[Data for this task — start]

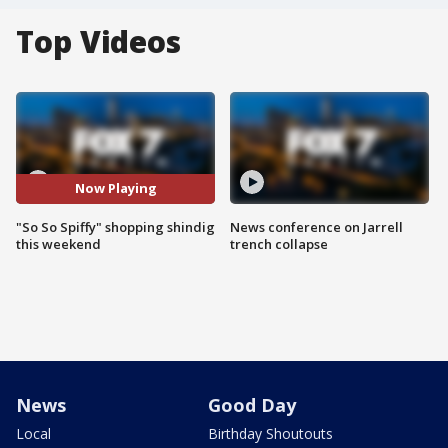
Top Videos
Now Playing
"So So Spiffy" shopping shindig
News conference on Jarrell
this weekend
trench collapse
News
Good Day
Local
Birthday Shoutouts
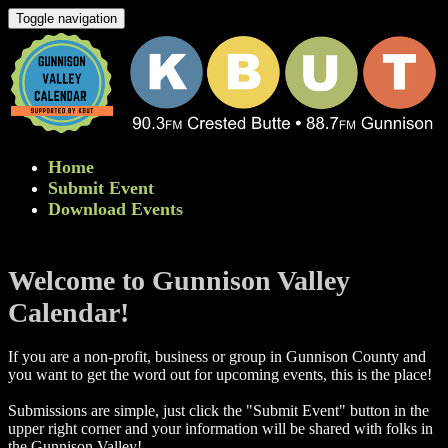
Toggle navigation
Home
Submit Event
Download Events
Welcome to Gunnison Valley
Calendar!
If you are a non-profit, business or group in Gunnison County and
you want to get the word out for upcoming events, this is the place!
Submissions are simple, just click the "Submit Event" button in the
upper right corner and your information will be shared with folks in
the Gunnison Valley! ​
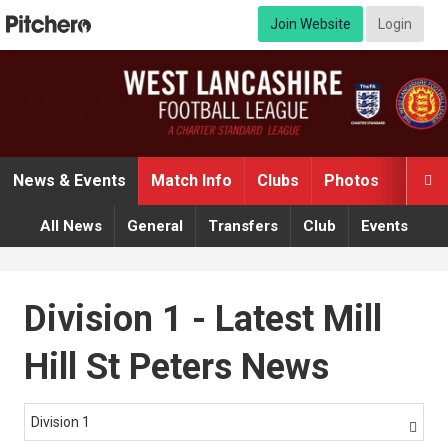
Join Website
Login
News & Events
Match Info
Clubs
Photos
Video

All News
General
Transfers
Club
Events
Division 1 - Latest Mill
Hill St Peters News
Division 1

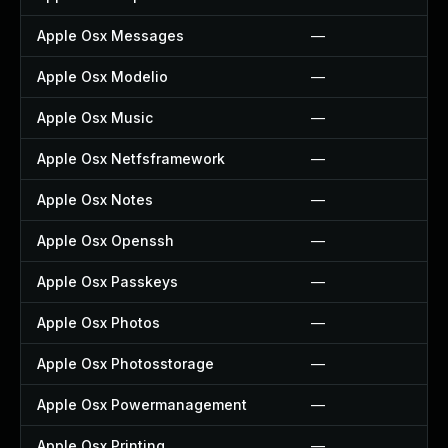
Apple Osx Messages
—
Apple Osx Modelio
—
Apple Osx Music
—
Apple Osx Netfsframework
—
Apple Osx Notes
—
Apple Osx Openssh
—
Apple Osx Passkeys
—
Apple Osx Photos
—
Apple Osx Photosstorage
—
Apple Osx Powermanagement
—
Apple Osx Printing
—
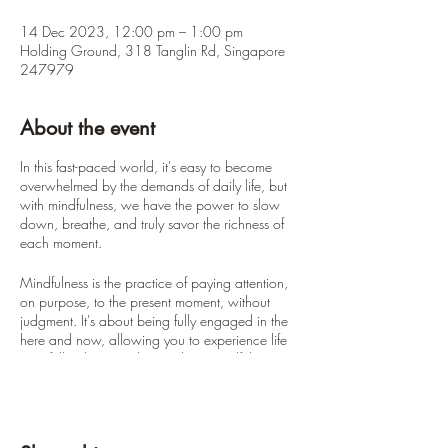
14 Dec 2023, 12:00 pm – 1:00 pm
Holding Ground, 318 Tanglin Rd, Singapore
247979
About the event
In this fast-paced world, it's easy to become
overwhelmed by the demands of daily life, but
with mindfulness, we have the power to slow
down, breathe, and truly savor the richness of
each moment.
Mindfulness is the practice of paying attention,
on purpose, to the present moment, without
judgment. It's about being fully engaged in the
here and now, allowing you to experience life
in its fullest beauty. This one-hour mindfulness
session will be your opportunity to nurture the
seeds of mindfulness within you, as we guide
you through a series of practices to help you
connect with yourself and the world around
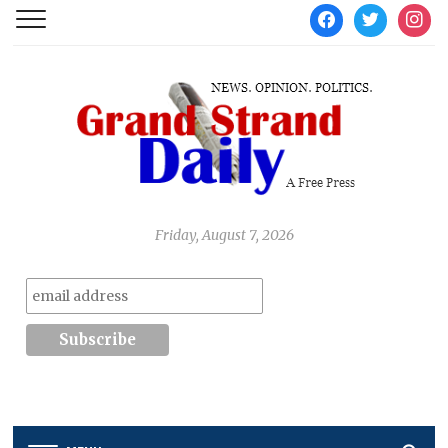
facebook
twitter
instag
Friday, August 7, 2026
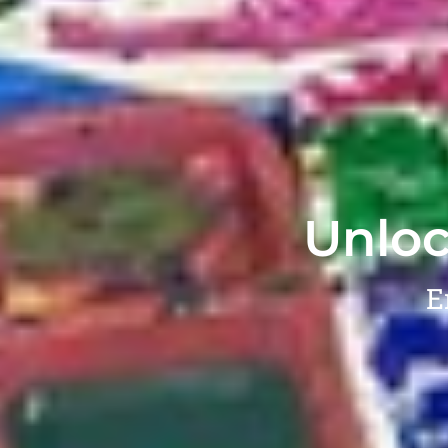
Unloc
E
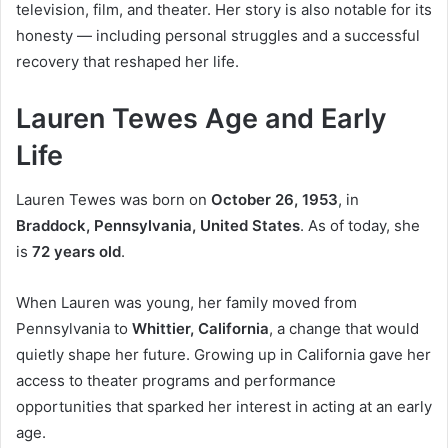
television, film, and theater. Her story is also notable for its
honesty — including personal struggles and a successful
recovery that reshaped her life.
Lauren Tewes Age and Early
Life
Lauren Tewes was born on
October 26, 1953
, in
Braddock, Pennsylvania, United States
. As of today, she
is
72 years old
.
When Lauren was young, her family moved from
Pennsylvania to
Whittier, California
, a change that would
quietly shape her future. Growing up in California gave her
access to theater programs and performance
opportunities that sparked her interest in acting at an early
age.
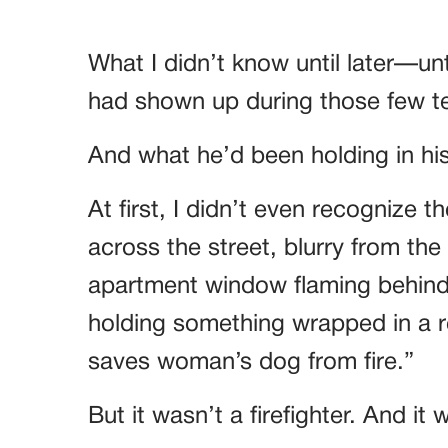
What I didn’t know until later—u
had shown up during those few te
And what he’d been holding in hi
At first, I didn’t even recognize
across the street, blurry from th
apartment window flaming behind 
holding something wrapped in a r
saves woman’s dog from fire.”
But it wasn’t a firefighter. And it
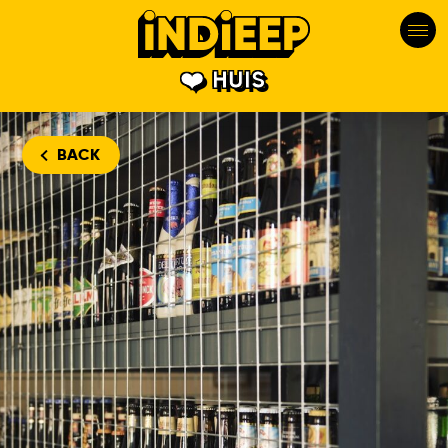
HUIS
BACK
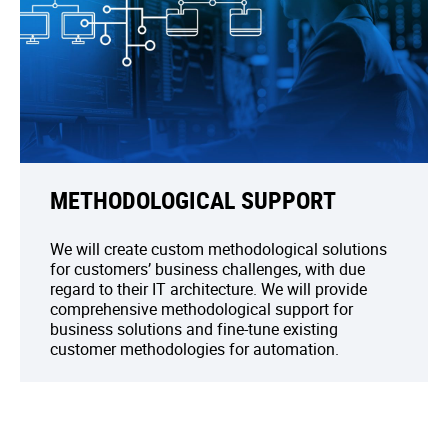
METHODOLOGICAL SUPPORT
We will create custom methodological solutions
for customers’ business challenges, with due
regard to their IT architecture. We will provide
comprehensive methodological support for
business solutions and fine-tune existing
customer methodologies for automation.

[Data for this task — finish]

■ Work item
In the records above, how many lines include "Gunnison"? Answer with the number alone.

■ Answer
3